Objective = Render every line of all the items below as a Markdown table with the columns No and Line. Put the row number under No and the text of the line under Line, and skip blank lines and the pictures.

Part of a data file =
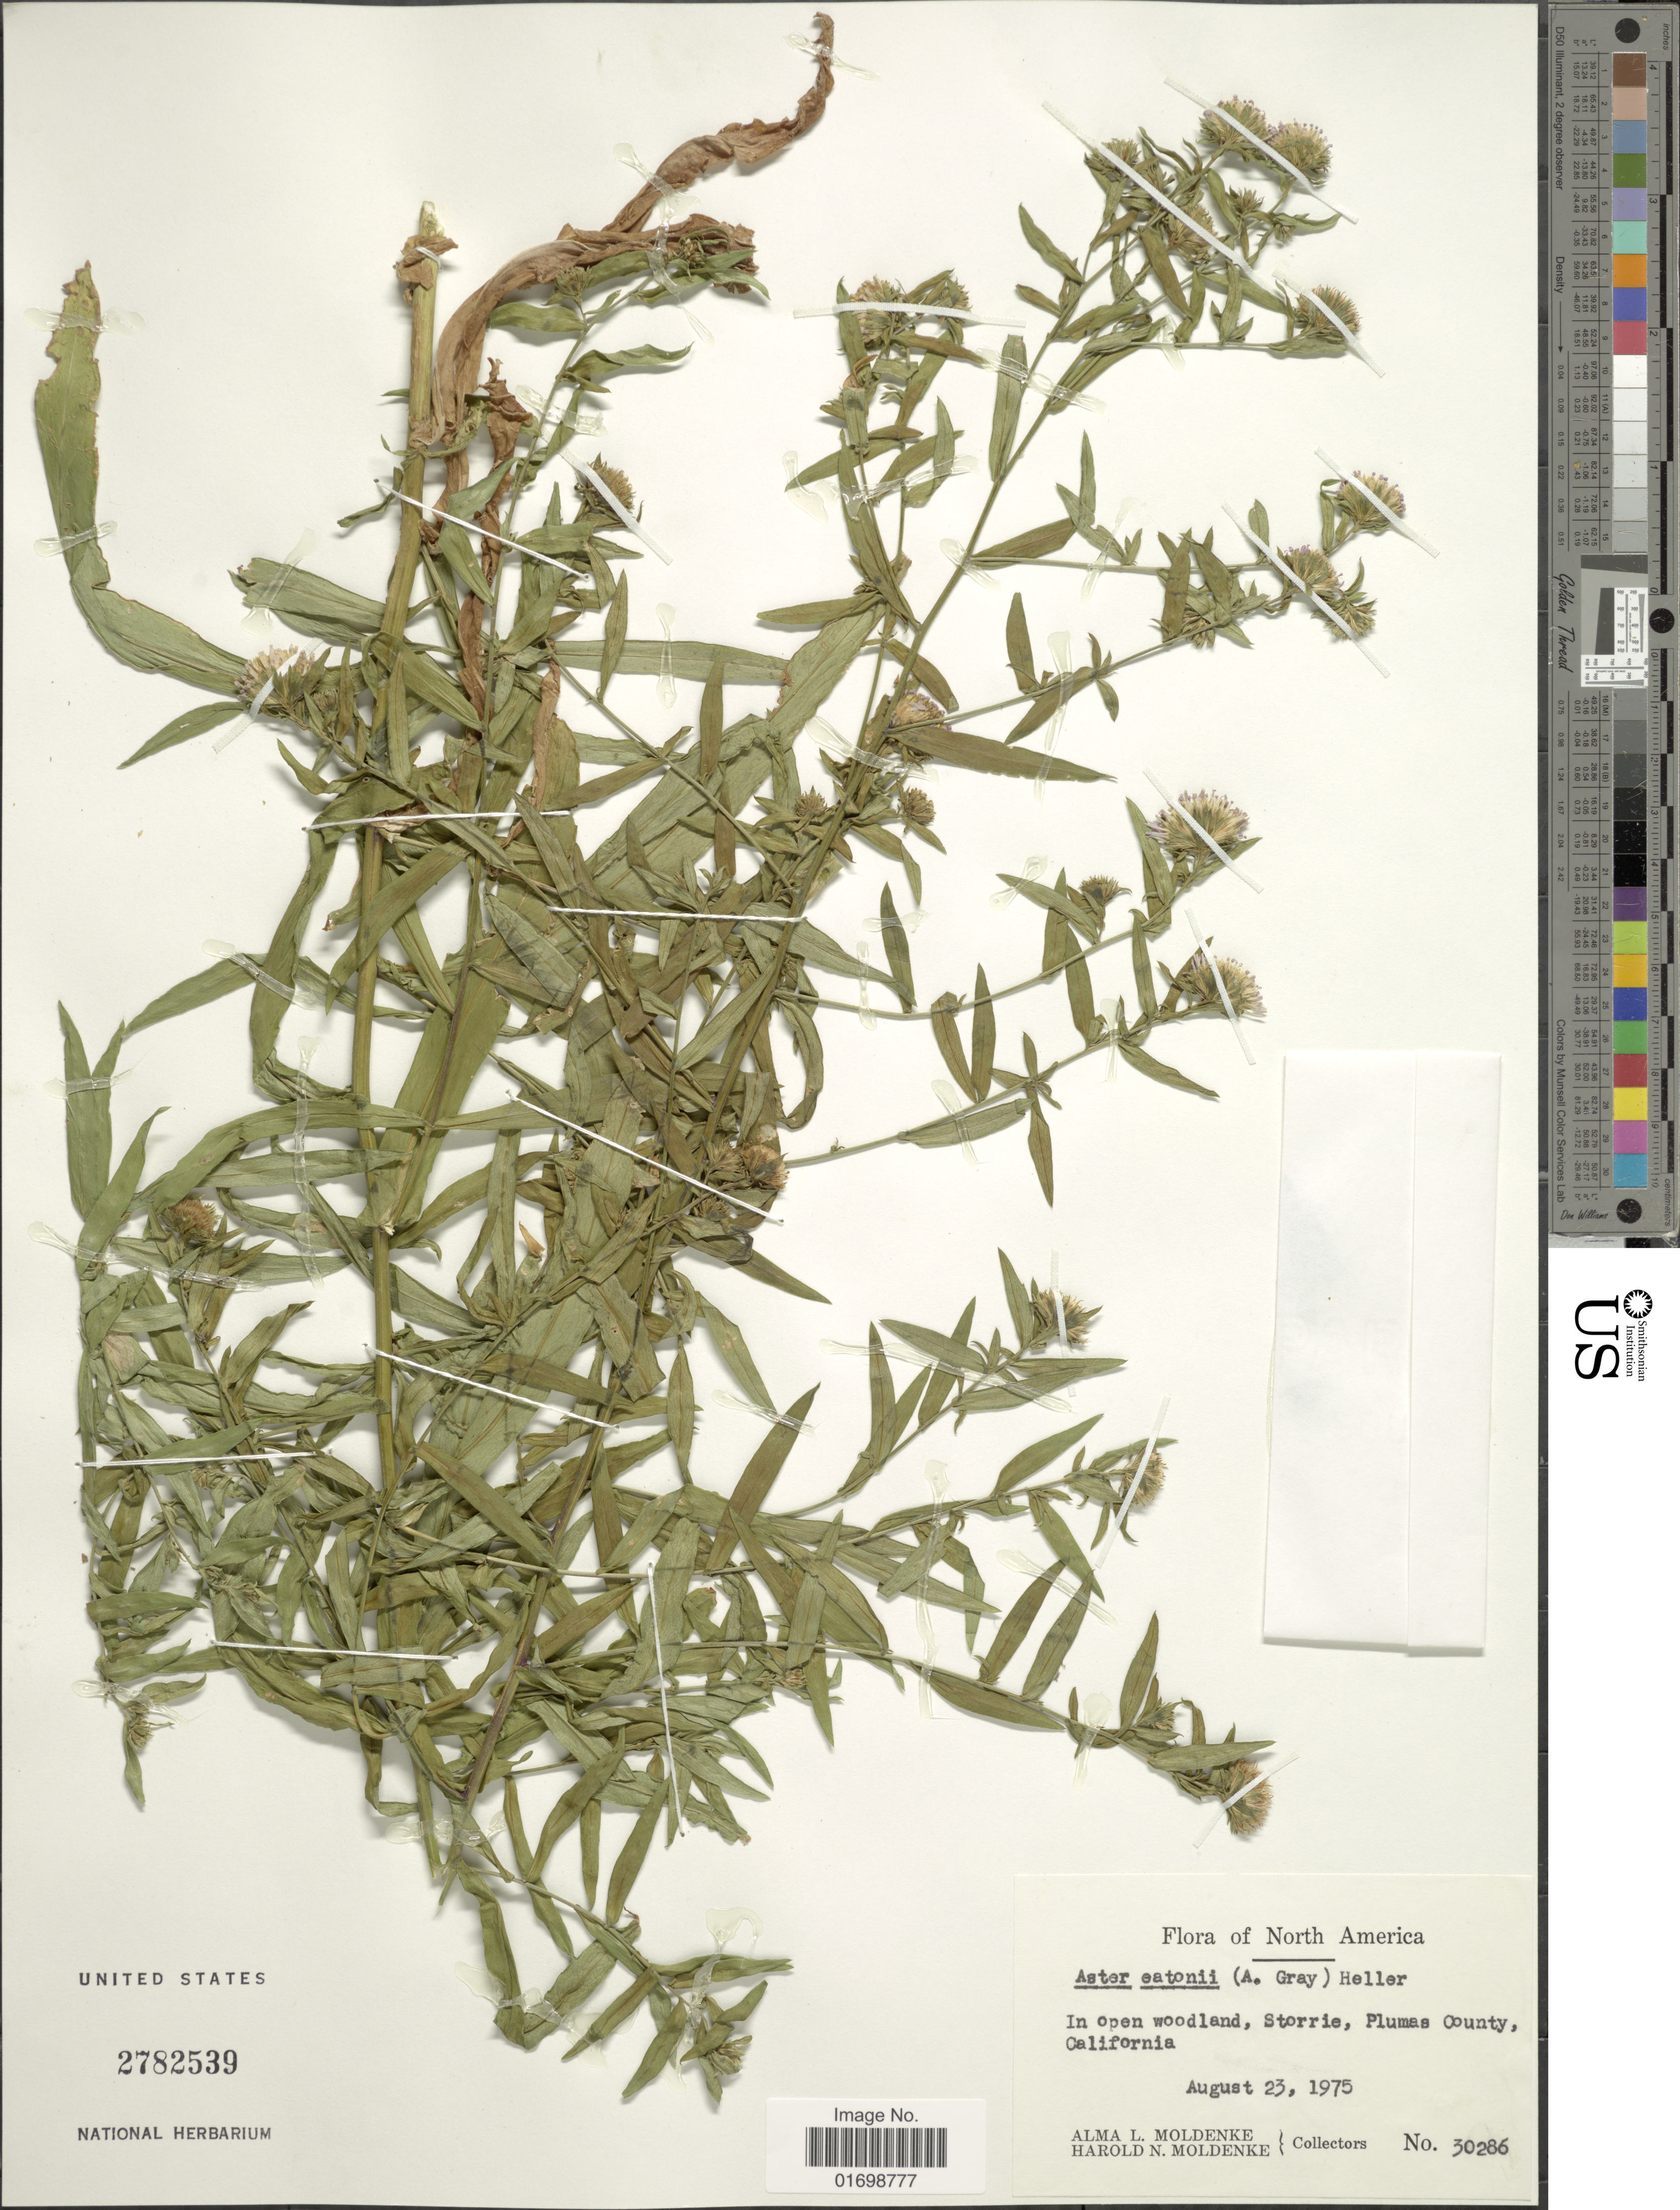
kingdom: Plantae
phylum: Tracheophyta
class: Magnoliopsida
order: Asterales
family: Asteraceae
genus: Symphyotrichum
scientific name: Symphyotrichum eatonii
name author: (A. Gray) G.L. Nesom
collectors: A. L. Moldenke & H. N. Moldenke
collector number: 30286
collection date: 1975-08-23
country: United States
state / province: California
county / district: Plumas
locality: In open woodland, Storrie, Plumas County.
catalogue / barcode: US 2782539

Answer to this task =
| No | Line |
|---|---|
| 1 | kingdom: Plantae |
| 2 | phylum: Tracheophyta |
| 3 | class: Magnoliopsida |
| 4 | order: Asterales |
| 5 | family: Asteraceae |
| 6 | genus: Symphyotrichum |
| 7 | scientific name: Symphyotrichum eatonii |
| 8 | name author: (A. Gray) G.L. Nesom |
| 9 | collectors: A. L. Moldenke & H. N. Moldenke |
| 10 | collector number: 30286 |
| 11 | collection date: 1975-08-23 |
| 12 | country: United States |
| 13 | state / province: California |
| 14 | county / district: Plumas |
| 15 | locality: In open woodland, Storrie, Plumas County. |
| 16 | catalogue / barcode: US 2782539 |